Mahmoud, Ahmed Abdulhamid (King Fahd University of Petroleum & Minerals) | Elkatatny, Salaheldin (King Fahd University of Petroleum & Minerals) | Ali, Abdulwahab (King Fahd University of Petroleum & Minerals) | Abdulraheem, Abdulazeez (King Fahd University of Petroleum & Minerals) | Abouelresh, Mohamed (King Fahd University of Petroleum & Minerals)
Total organic carbon (TOC) is an important factor for the characterization of unconventional shale resources; which is currently evaluated by either conducting extensive laboratory work, using empirical correlations developed based on linear regression analysis, or applying artificial intelligence (AI) techniques. The AI models approved their efficiency for TOC estimation compared to the use or empirical correlation and they have the advantage of providing a continuous TOC profile compared to the laboratory-based evaluation.
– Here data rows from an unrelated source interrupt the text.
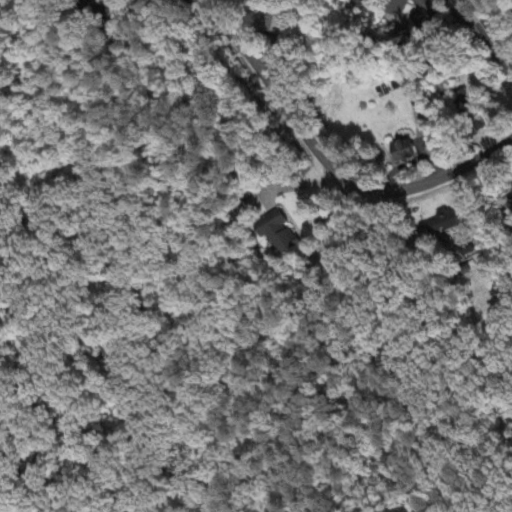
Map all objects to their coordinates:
building: (424, 15)
road: (498, 25)
building: (274, 26)
road: (487, 36)
building: (466, 103)
building: (401, 153)
road: (322, 159)
building: (444, 223)
building: (278, 235)
building: (462, 250)
road: (453, 285)
road: (40, 456)
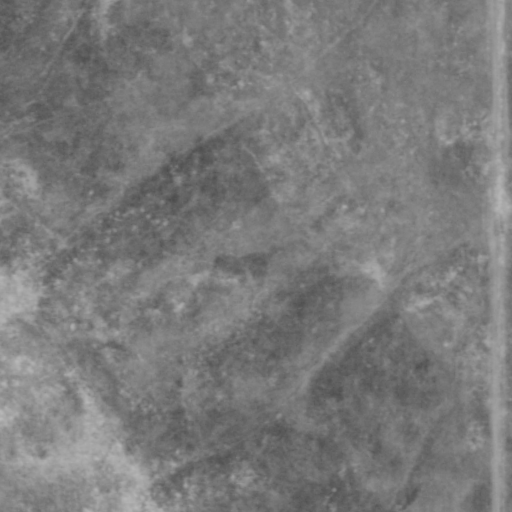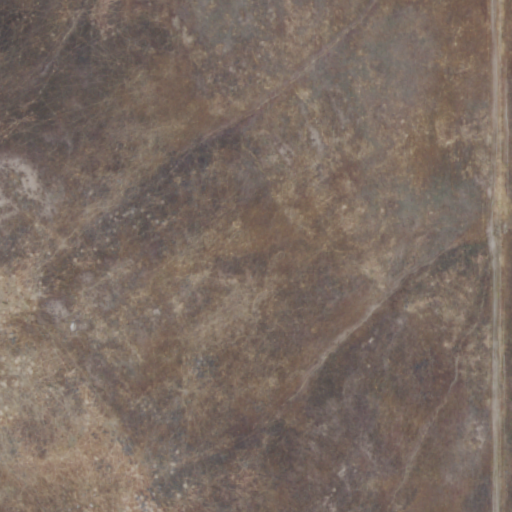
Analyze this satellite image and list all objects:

This study is aimed to evaluate the predictability of the TOC using two AI models namely functional neural networks (FNN) and support vector machine (SVM). The AI models were trained to estimate the TOC based on well log data of gamma ray, deep resistivity, sonic transit time, and bulk formation density, more than 500 datasets of the well logs and their corresponding core-derived TOC collected from Barnett shale were used to train and optimize the AI models. The predictability of the optimized AI models was then tested on other data from Barnett shale and validated on unseen data from Devonian shale. The ability of the optimized AI models to estimation the TOC for Devonian shale was compared with Wang's density-based correlation (WDC) which was developed recently to estimate the TOC for Devonian formation.
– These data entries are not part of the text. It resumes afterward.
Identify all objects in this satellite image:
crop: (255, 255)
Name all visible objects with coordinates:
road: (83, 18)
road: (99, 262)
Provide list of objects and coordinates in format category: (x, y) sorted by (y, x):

The results showed that the AI models predicted the TOC with high accuracy, and they overperformed WDC in estimating the TOC for Devonian formation. For the validation data, FNN model overperformed SVM in estimating TOC with average absolute percentage error (AAPE) of 12.0% and correlation coefficient (R) of 0.88, while SVM model predicted the TOC with AAPE and R of 14.5% and 0.86, respectively, and WDC estimated the TOC with high AAPE of 34.6% and low R of 0.61.